Pharmacogenomics of interferon beta and glatiramer acetate response: a review of the literature

Abstract

Multiple sclerosis (MS) is one of the most common inflammatory and degenerative autoimmune diseases of the central nervous system with considerable heterogeneity in all aspects, including response to therapy. A number of disease modifying drugs, including traditional first line agents such as, interferon-beta (IFN-β) and glatiramer acetate (GA) are available for disease management. However, a considerable number of patients fail to achieve adequate response at therapeutic doses of IFN-β or GA. This variability in response to treatment has prompted the search for prognostic markers in order to personalize and optimize therapy so as to treat MS more efficiently. This review will summarize the existing literature examining the pharmacogenomics of IFN-β and GA response in MS patients.

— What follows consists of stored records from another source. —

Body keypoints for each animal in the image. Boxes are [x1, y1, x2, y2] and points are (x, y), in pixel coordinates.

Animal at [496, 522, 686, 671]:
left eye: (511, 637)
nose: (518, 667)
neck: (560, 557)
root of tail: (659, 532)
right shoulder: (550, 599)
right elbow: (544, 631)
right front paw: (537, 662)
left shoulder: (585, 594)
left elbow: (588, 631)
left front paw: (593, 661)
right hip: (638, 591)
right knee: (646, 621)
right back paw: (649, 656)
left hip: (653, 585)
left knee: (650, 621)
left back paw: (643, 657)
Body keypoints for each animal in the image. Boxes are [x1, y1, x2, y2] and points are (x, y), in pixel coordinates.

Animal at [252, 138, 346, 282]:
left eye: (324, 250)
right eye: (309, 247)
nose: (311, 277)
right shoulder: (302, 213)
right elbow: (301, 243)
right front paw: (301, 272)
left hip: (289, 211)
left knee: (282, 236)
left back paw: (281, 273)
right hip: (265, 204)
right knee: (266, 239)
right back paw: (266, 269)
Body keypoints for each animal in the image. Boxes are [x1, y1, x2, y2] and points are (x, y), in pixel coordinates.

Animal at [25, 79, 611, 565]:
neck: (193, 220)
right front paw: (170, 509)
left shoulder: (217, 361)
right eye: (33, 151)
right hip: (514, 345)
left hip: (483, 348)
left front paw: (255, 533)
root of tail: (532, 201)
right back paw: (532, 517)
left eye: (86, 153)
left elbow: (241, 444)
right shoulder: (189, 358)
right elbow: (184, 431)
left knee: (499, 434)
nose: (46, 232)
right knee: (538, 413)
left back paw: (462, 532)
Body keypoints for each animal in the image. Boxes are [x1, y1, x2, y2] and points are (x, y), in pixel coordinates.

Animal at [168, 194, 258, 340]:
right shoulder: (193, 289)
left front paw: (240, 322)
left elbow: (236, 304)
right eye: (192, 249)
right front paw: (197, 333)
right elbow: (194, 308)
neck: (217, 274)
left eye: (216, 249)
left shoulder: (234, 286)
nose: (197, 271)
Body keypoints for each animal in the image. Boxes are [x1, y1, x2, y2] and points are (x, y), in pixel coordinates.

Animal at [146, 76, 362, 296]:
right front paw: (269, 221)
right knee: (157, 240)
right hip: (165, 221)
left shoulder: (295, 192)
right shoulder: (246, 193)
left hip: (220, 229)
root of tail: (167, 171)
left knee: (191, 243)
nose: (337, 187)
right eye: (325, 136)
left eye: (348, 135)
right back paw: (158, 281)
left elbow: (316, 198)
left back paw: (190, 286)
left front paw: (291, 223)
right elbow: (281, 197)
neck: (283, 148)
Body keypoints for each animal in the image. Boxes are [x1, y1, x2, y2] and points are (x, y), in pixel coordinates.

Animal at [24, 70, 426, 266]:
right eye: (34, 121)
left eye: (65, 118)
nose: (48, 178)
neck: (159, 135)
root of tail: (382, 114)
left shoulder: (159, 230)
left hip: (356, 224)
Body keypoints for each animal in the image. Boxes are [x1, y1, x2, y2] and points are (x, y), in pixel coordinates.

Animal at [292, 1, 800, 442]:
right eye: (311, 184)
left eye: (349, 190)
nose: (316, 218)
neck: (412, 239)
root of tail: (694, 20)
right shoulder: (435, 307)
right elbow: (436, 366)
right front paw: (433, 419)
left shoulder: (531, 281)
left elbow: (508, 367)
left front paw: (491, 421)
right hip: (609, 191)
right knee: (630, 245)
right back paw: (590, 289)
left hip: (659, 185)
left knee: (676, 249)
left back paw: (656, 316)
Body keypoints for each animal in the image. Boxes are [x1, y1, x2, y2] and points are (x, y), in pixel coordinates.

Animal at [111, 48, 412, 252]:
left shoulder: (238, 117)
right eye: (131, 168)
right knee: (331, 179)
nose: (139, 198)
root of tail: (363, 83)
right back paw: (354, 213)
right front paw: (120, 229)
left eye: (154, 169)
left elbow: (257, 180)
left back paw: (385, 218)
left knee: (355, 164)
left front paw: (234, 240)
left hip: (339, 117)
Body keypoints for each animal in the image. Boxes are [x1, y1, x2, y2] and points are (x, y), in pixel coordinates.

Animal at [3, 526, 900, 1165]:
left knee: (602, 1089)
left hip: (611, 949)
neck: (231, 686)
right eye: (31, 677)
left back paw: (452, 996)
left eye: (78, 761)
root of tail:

Keywords: APC; BBB; BDNF; CNS; DMD; EAE; EDSS; GA; GWAS; Genetics; Glatiramer acetate; HCV; HHV; HLA; IFN; IFN-β; ISG; ISRE; Interferon beta; MHC; MRI; MS; Multiple sclerosis; NAb; NR; NT; Pharmacogenomics; R; RRMS; Response; SNP; antigen-presenting cell; blood–brain barrier; brain-derived neurotrophic factor; central nervous system; disease modifying drug; expanded disability status scale; experimental autoimmune encephalomyelitis; genome wide association study; glatiramer acetate; hepatitis C virus; human herpes virus; human leukocyte antigen; interferon; interferon-beta; interferon-stimulated gene; interferon-stimulated response element; magnetic resonance imaging; major histocompatibility complex; multiple sclerosis; neurotrophin; neutralizing antibody; non-responder; relapsing-remitting multiple sclerosis; responder; single nucleotide polymorphism.